Excerpt to read:
10 Programming Books you Need to Read

Henrique Mota
Full-Stack tips
Published in
4 min readJun 21, 2018

Sometimes we want to reach the next level on programming and we just don’t know where to start. I’ve been there, with that sensation that I should do something but I didn’t know what to read or what to learn.

So I revamped my previous blog post about books and I gathered a list of books that can make the difference.

1) Clean code from Uncle Bob

This book was one of the best books I read in my entire professional life. After you read this book you will be more conscious about the need of writing clean code and I bet you will not look back.

From naming variables to code testing, this book covers all the topics you need to improve your code dramatically.

2) Clean architecture from Uncle Bob

This book like the previous one, is a must to read to every programmer. It will improve dramatically the way you structure and design your software, to achieve high levels of maintainability and correctness in your product.

3) Grokking Algorithms

This book is an extraordinary and easy to digest guide to the most used algorithms in computer science. Is so easy to read that even non programmers can understand how this algorithms work.

4) Head First Design Patterns: A Brain-Friendly Guide

Software design patterns are a handy tool to have in your box. These are software design patterns that are in compliance with the SOLID object oriented principles:

  • Single Responsibility Principle. A class should only have one reason to change.

Given request 1:
Answer these questions using the list of programming books.
(a) Which two books on the list are attributed to Uncle Bob?
(b) According to the list, who besides programmers can understand how the algorithms in Grokking Algorithms work?
(c) Under the Single Responsibility Principle, how many reasons to change should a class have?
Given request 2: Translate this sentence from the list of programming books into Spanish: "Software design patterns are a handy tool to have in your box."
Given request 3: Name every book title that appears in the list of programming books.

Given records:
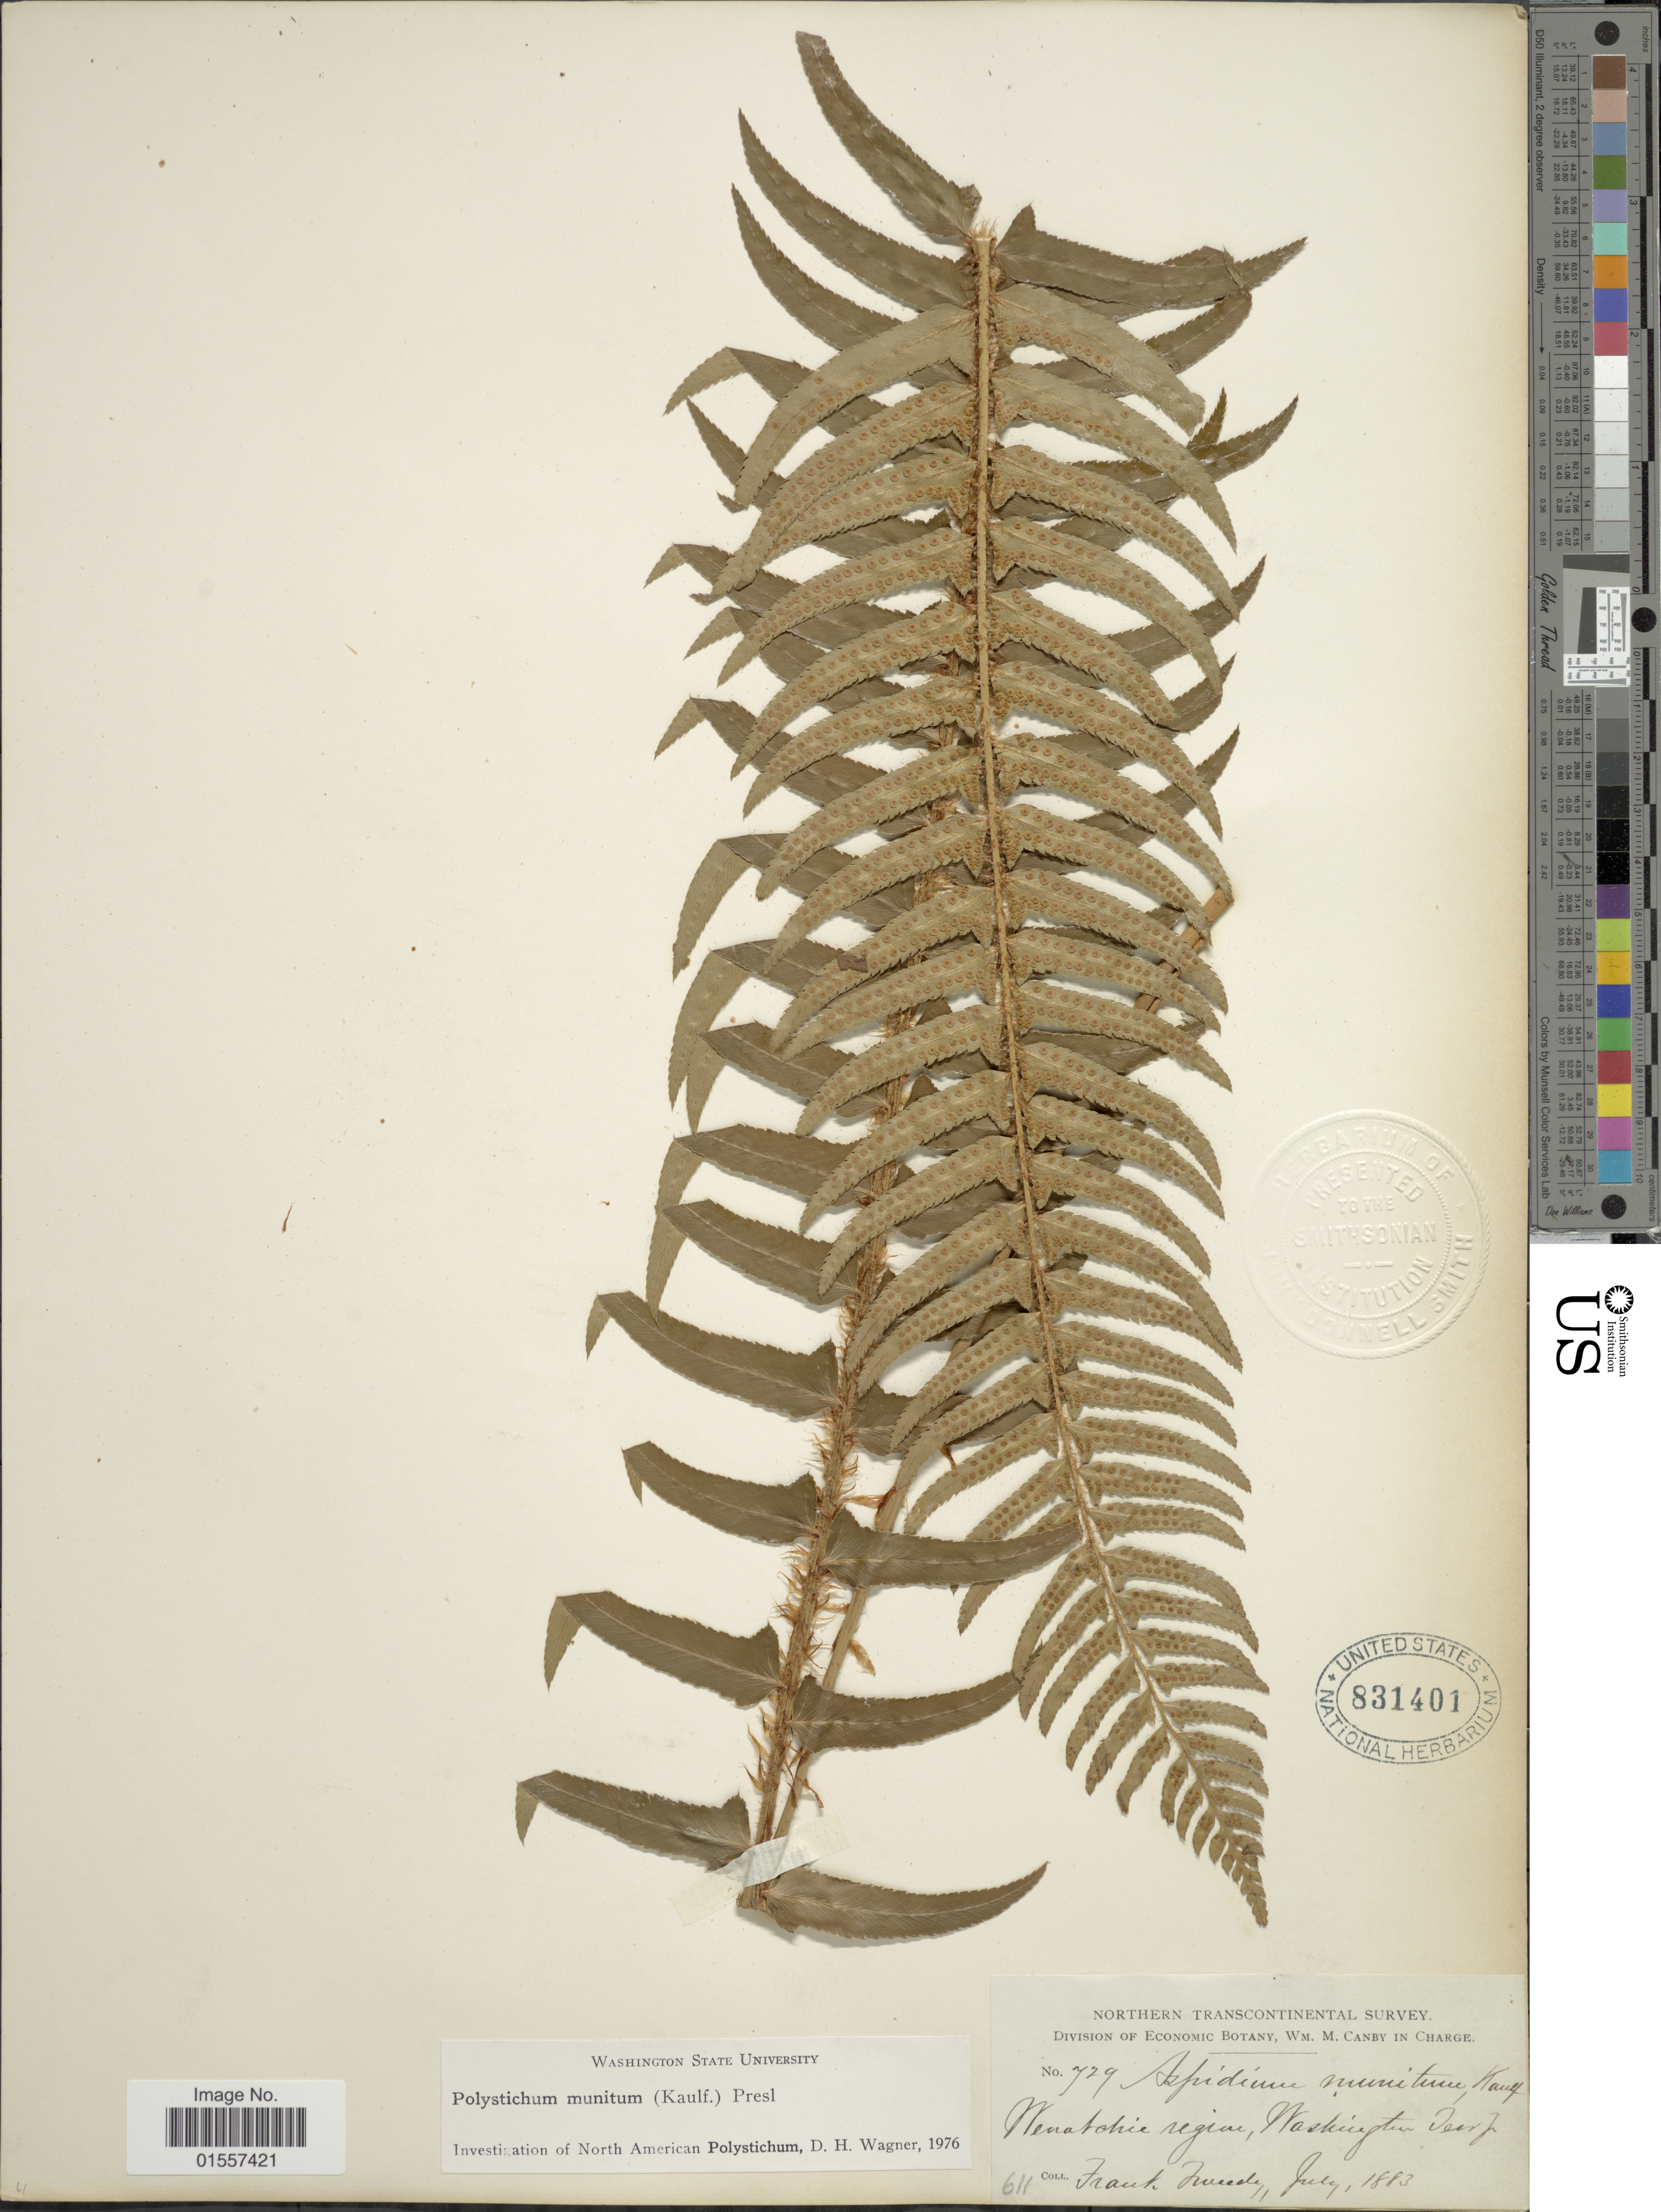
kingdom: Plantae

* * *

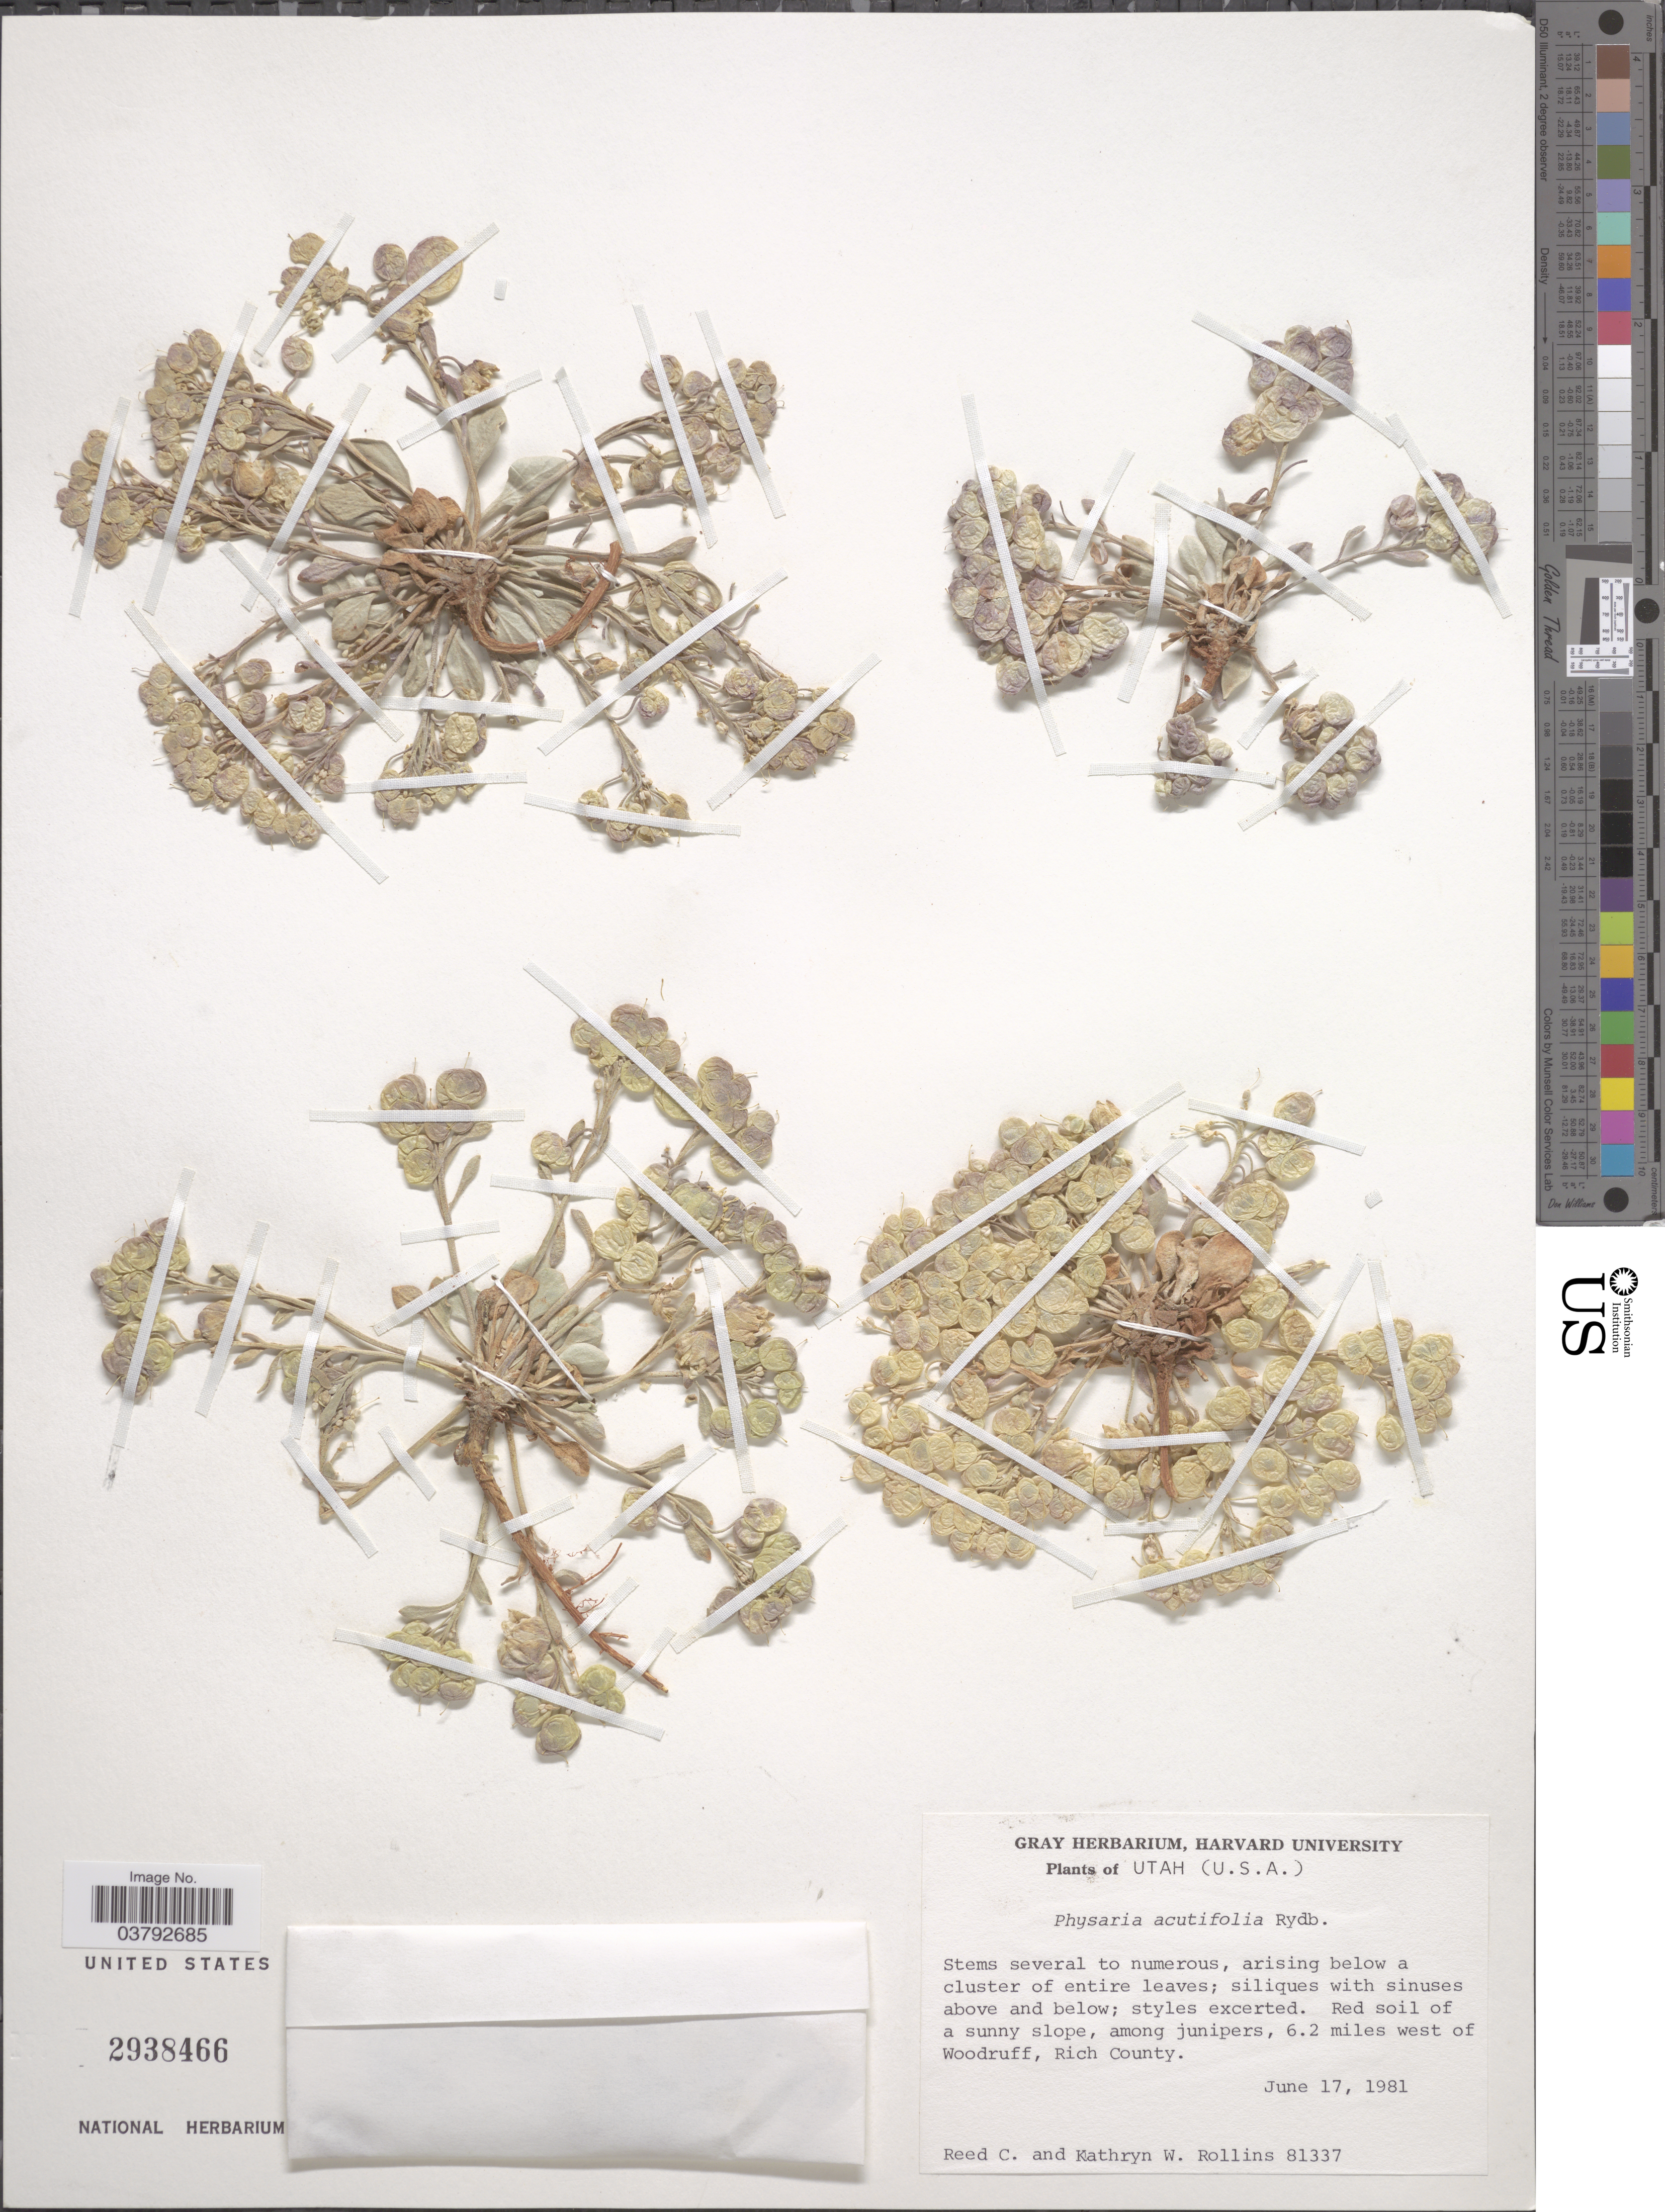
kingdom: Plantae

Exercise response 1:
(a) Clean code and Clean architecture
(b) Non programmers
(c) One

Exercise response 2: Los patrones de diseño de software son una herramienta práctica para tener en tu caja.

Exercise response 3:
Clean code
Clean architecture
Grokking Algorithms
Head First Design Patterns: A Brain-Friendly Guide